One man performing to twelve thousand people a night for nineteen dates. Let that sink in for a minute. That’s over 225,000 people through the doors at one venue alone. To say that Scottish comic Kevin Bridges is a big deal is something of an understatement and this DVD recorded on one of those nights shows exactly why.

Kevin Bridges grew up a working-class lad in Clydebank, a place he is “reasonably” pleasant about and, despite now mixing with the kind of people where a gazebo in the garden doesn’t necessarily equate to a murder scene, Bridges’ humour is still rooted firmly in his working-class upbringing and is precisely why he is pulling in fans by the thousands.
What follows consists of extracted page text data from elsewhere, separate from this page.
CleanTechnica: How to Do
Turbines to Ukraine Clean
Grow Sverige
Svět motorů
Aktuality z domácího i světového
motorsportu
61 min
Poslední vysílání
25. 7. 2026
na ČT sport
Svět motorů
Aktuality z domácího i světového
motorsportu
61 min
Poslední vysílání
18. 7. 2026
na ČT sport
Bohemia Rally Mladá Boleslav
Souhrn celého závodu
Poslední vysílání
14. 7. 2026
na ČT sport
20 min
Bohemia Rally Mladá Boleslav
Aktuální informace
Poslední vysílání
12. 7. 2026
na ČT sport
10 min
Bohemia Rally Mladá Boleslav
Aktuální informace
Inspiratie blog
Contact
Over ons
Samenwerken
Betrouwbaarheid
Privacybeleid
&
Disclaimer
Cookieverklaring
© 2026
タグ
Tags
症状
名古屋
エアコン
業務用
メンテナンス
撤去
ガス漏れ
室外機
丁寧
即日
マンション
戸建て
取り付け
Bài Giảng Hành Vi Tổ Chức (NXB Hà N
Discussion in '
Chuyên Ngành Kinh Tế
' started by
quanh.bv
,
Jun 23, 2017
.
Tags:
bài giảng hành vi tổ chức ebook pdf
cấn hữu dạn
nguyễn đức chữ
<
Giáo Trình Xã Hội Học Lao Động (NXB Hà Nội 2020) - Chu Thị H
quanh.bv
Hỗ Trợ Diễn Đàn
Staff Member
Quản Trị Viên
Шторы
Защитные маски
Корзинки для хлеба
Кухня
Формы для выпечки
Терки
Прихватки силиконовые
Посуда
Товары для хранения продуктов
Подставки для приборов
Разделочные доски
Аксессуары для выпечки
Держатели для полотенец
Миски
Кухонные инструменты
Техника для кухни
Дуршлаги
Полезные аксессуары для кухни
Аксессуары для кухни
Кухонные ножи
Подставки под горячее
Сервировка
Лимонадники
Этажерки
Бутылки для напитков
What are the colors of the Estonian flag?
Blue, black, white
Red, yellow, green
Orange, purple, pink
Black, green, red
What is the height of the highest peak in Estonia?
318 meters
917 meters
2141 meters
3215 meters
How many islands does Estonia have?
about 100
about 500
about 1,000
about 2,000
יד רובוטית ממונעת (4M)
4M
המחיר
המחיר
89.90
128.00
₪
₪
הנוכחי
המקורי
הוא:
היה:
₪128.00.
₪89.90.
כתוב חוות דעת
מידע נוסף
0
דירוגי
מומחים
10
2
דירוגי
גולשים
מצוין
From failing miserably to get off with girls at school discos to being fat-shamed at school to the Friday night frustrations of ordering Chinese takeaways, they’re all the kind of memories most of us share with Bridges however, when the Scot recalls a conversation where he nervously tried to ask the builder fitting his new kitchen out for a pint, you realise just quite how brilliant a storyteller he is.

Even when he sidesteps away from his own upbringing to explore how Joseph’s news of the immaculate conception would have been greeted had it been told instead on a Glaswegian building site, the whole routine demonstrates the kind of working-class bullish honesty that most of us from that background will have experienced at one time or another.

During one routine where Bridges explains how he tailored his routine before performing at an event where he was “supported by Barack Obama”, you realise those working-class days are long gone for Bridges. Thankfully, the characters he portrays in his routines are as familiar as they are comical given that most of us have been or have at least experienced one or more of those characters at some point during our lives whether we like to admit it or not.

While his millionaire status rears its head when the sharp-suited Bridges admits it was easier for him to lose weight once he could afford to buy nice food, as you watch an entire arena wiping tears of laughter from their eyes, it doesn’t detract from the fact that the Scot is and always will be that working-class lad from a rough estate in Clydebank.